Saturday, 8 October 2022 09:25

By Ollie Heptinstall, local democracy reporter

Exe Valley Leisure Centre in Tiverton (courtesy: LDRS)

Works can't begin in Tiverton and Crediton unless permission is granted

The main part of works to decarbonise two Mid Devon leisure centres won’t begin until planning permission has been granted, the authority has been forced to confirm.

The clarification comes after the district council’s planning committee agreed to consider the applications for energy improvement works at Exe Valley Leisure Centre in Tiverton and Lords Meadow in Crediton at a future meeting.

However, a council press release issued on Monday [4 October], a day before the committee, stated that the works had already started.

A council officer later confirmed that only minor works which don’t require planning permission will be undertaken until the committee gives approval.

It follows a planning dispute in July, when it was revealed that plans to increase the size of a car park for a property company owned by Mid Devon District Council (MDDC) began before permission was given.

Permission was subsequently refused, although it will now be decided by a planning inspector.

Referring to this, Councillor Les Cruwys (Lib Dem, Cranmore) said at this week’s planning meeting: “Yesterday, the district council put out a very nice notification to the public explaining what was happening with these covers and the solar panels and everything else in the two leisure centres and that work will start on the fourth of October.

“The fourth of October was yesterday. The work started yesterday.

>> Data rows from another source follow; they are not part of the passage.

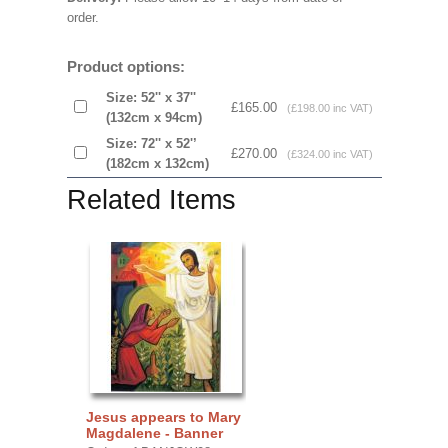
order.
Product options:
Size: 52'' x 37''
£165.00
(£198.00 inc VAT)
(132cm x 94cm)
Size: 72'' x 52'’
£270.00
(£324.00 inc VAT)
(182cm x 132cm)
Related Items
Jesus appears to Mary
Magdalene - Banner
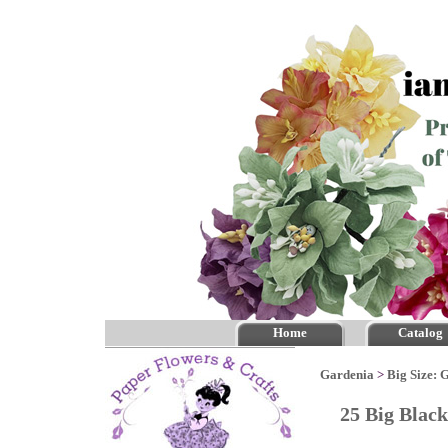
Home
Catalog
Gardenia
>
Big Size: 
25 Big Blac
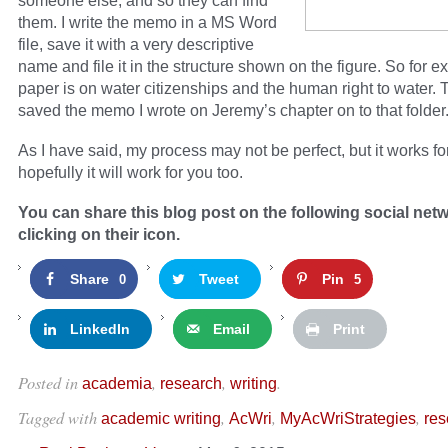
someone else, and so they can find
them. I write the memo in a MS Word
file, save it with a very descriptive
name and file it in the structure shown on the figure. So for e
paper is on water citizenships and the human right to water. T
saved the memo I wrote on Jeremy’s chapter on to that folder
As I have said, my process may not be perfect, but it works f
hopefully it will work for you too.
You can share this blog post on the following social net
clicking on their icon.
Share
Tweet
Pin
0
5
LinkedIn
Email
Print
Posted in
,
,
.
academia
research
writing
Tagged with
,
,
,
academic writing
AcWri
MyAcWriStrategies
res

And yet here we are on the fifth looking at when to have the planning committee to give it permission.

“We have jumped the gun again and if we expect the public to adhere to the planning process then we ruddy well have got to do it ourselves.”

Andrew Busby, the council’s corporate manager for property, leisure & climate change, clarified the situation: “The work that we’ve started on relates to the ground source heating installation and we’re well within permitted development rights for that stage of the project.”

Permitted development rights allow for some works to be carried out without going through a formal planning process.

Mr Busby added: “The second stage, which is the air source heat pumps and the solar panels, won’t be started until permission is secured.”

The work will allow both leisure centres to move away from high-cost fossil fuels to renewable energy sources.

It’s being funded by £2.8 million secured from the Department for Business, Energy and Industrial Strategy (BEIS) as part of its public sector decarbonisation scheme.